What Tom Brady Just Taught Us About Arbitration Clauses

Yesterday, U.S. District Court Judge Richard Berman vacated Tom Brady’s four-game suspension in what has been infamously titled “Deflategate“.  The 40-page opinion was striking not in its commentary over whether Tom Brady did or did not conspire to or deflate footballs in an NFL game, but rather, like any citizen, Tom Brady was entitled to a fair arbitration.

Judge Berman more or less accepted the arbitrator’s “…facts as the arbitrator found them.” citing to Westrbook Corp. v. Daihatsu Motor Co., Ltd. 304 P.3d 200, 213 (2d Cir. 2002), but ruled Brady was given “inadequate notice of his potential discipline and alleged misconduct”, denied the opportunity to examine lead investigators and NFL Executive Vice President and General Counsel Jeff Pash, and “denied equal access to investigative files, including witness interview notes.[1]

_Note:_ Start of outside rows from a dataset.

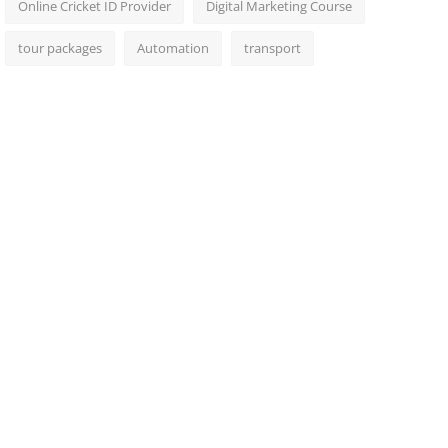
Online Cricket ID Provider
Digital Marketing Course
tour packages
Automation
transport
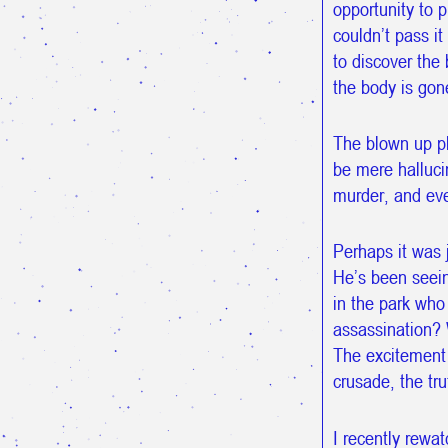
opportunity to p
couldn’t pass it
to discover the
the body is gon
The blown up ph
be mere hallucin
murder, and eve
Perhaps it was 
He’s been seein
in the park who
assassination? 
The excitement 
crusade, the tr
I recently rewa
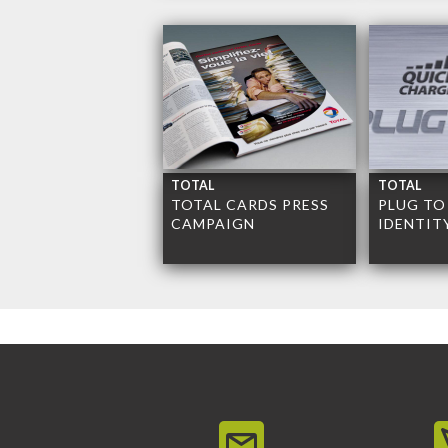
TOTAL
TOTAL
TOTAL CARDS PRESS
PLUG TO
CAMPAIGN
IDENTIT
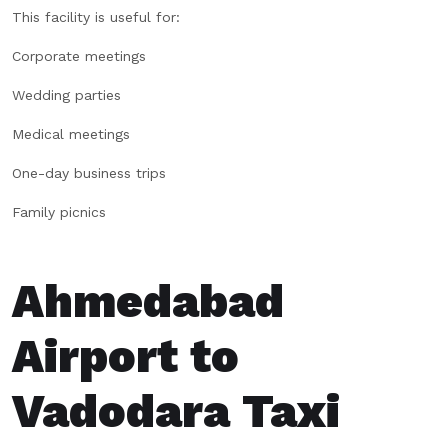
This facility is useful for:
Corporate meetings
Wedding parties
Medical meetings
One-day business trips
Family picnics
Ahmedabad
Airport to
Vadodara Taxi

Arbitration clauses, such as the one Brady was subject to under the NFL Players Collective Bargaining Agreement limited Brady in access to evidence and the ability to cross-examine witnesses. These rights are paramount to the civil justice system but are often waived through arbitration clauses appearing in employment contracts, consumer transactions, and nursing home care. Yesterday’s ruling will have implications beyond just a few deflated footballs, but refocus attention to the necessity of a fair shot at justice.

[1] Judge Berman’s ruling cited to via the New York Times, available here.